Cardazzo was a creative powerhouse of the art world, a beacon to collectors, museum directors and gallerists. Peggy Guggenheim herself acknowledged his central position in promoting the new avant-gardes. They shared several of their concerns for modern art: the promotion of American art, their dedication to the historic avant-gardes, to Kurt Schwitters, Joan Miró, Sonia Delaunay, Pablo Picasso, Jean Arp, Giacomo Balla, Vasily Kandinsky, artists whom Cardazzo exhibited several times, sometimes with Guggenheim’s help, while he in turn brought to her attention artists whose work was to enter her collection. From the time of her arrival in Venice, Guggenheim sustained a dialogue with Cardazzo that was dense with contacts, proposals and exchanges of opinion about artists and movements: works by Victor Brauner, Matta, Emilio Vedova and Asger Jorn were purchased by Guggenheim from Cardazzo, and still belong to her Venetian museum. Again, it was due to Cardazzo that Guggenheim discovered and patronized Tancredi Parmeggiani, Giuseppe Santomaso, and Vinicio Vianello. Postwar art, especially Italian, concludes Guggenheim’s journey of discovery of the artistic avant-gardes that she had begun in London in 1938.

In July 1950 Peggy Guggenheim organized in Venice the first European exhibition of paintings by Jackson Pollock, an event that caused scandal at the time but which was to become a key event in the evolution of European painting. A few months later a similar exhibition, organized by Cardazzo in his Galleria del Naviglio in Milan, was a similar sensation. Cardazzo expanded his activities with public exhibitions (such as that given to Matta in 1953 in the Ala Napoleonica, Venice), and from 1955 with shows in the Galleria Selecta, Rome. In his travels and encounters, he met and exhibited American artists such as Franz Kline (whose New York atelier he visited in 1958), Mark Rothko, Jackson Pollock, Conrad Marca-Relli, Theodoros Stamos, Sam Francis, Alexander Calder, Cy Twombly, and Jasper Johns. He established relations with Ileana Sonnabend and Leo Castelli (exporting to New York members of his own stable of artists) and with Europeans such as Jean Dubuffet (for whom he recorded informel music), Hans Hartung, Jean Arp, Victor Brauner, Fernand Léger, Georges Mathieu, Giuseppe Capogrossi, Friedensreich Hundertwasser, Serge Poliakoff. He flanked the young Italians (Gianni Dova, Roberto Crippa, Emilio Scanavino) with members of the Cobra group (Asger Jorn for example). The number of his exhibitions, many of them mounted as virtual ‘performances’ of a few days, is a measure of Cardazzo’s inventive power and frenetic activity: from 1942 to 1963, the year of his death, 1,049 exhibitions took place in his three galleries: Cavallino, Naviglio and Selecta.

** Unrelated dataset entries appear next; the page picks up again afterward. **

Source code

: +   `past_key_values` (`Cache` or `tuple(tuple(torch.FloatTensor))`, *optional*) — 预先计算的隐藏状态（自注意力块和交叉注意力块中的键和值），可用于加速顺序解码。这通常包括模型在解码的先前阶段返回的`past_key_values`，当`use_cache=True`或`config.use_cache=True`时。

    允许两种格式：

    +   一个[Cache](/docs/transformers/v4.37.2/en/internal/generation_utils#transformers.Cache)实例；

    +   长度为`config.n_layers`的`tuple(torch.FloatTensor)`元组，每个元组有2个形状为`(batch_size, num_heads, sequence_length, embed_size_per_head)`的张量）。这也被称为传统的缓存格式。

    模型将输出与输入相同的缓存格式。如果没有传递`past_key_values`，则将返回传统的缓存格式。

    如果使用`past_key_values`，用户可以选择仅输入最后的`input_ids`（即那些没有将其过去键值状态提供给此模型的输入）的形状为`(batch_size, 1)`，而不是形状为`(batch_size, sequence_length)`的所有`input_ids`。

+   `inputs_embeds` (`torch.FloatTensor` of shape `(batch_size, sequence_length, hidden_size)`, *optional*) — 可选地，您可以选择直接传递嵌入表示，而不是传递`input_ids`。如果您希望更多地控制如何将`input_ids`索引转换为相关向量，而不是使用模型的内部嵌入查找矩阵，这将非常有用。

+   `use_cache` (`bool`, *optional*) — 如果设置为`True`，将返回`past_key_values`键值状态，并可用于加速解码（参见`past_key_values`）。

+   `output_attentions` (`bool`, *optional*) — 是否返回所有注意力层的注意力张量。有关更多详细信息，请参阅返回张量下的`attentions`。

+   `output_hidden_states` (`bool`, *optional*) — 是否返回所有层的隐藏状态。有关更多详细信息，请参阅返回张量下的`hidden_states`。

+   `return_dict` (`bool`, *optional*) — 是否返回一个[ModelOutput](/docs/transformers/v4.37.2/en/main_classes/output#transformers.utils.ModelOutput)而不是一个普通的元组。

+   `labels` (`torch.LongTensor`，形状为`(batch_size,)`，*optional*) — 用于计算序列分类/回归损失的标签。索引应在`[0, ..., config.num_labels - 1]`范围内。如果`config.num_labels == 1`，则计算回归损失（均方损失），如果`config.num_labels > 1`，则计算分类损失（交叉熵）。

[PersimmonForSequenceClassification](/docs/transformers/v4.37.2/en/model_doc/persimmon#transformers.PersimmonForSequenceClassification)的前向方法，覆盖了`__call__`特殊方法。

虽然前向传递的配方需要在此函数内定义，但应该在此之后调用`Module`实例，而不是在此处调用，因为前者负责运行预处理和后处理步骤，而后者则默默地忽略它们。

Carlo Cardazzo. A New Vision for Art recaptures the creative verve of Cardazzo’s career. The first section reconstructs his personal collection in the 1930s and 40s. This was considered at the time among the major collections of 20th century art in Italy, with masterworks by Marino Marini, Giorgio de Chirico, Scipione, Mario Sironi and Massimo Campigli. Following this, documentation illustrates Cardazzo’s special relationship with architect Carlo Scarpa, whom he commissioned to design, at the height of the war, his Galleria del Cavallino, as well as a second Venetian gallery in the Frezzeria, and the Pavilion of the Book for the Biennale Gardens. A room is given over to the Edizioni del Cavallino which he founded in 1935: titles such as James Joyce, Jean Cocteau, Alfred Jarry, the Comte de Lautréamont: books, photographs, graphics, multiples as well as editions of ceramic sculpture with which he set out to launch Albisola as a center of art production. Carlo Cardazzo. A New Vision for Art brings to light a treasure trove of masterpieces, documents, objects, printed matter and manuscripts, much of it unpublished.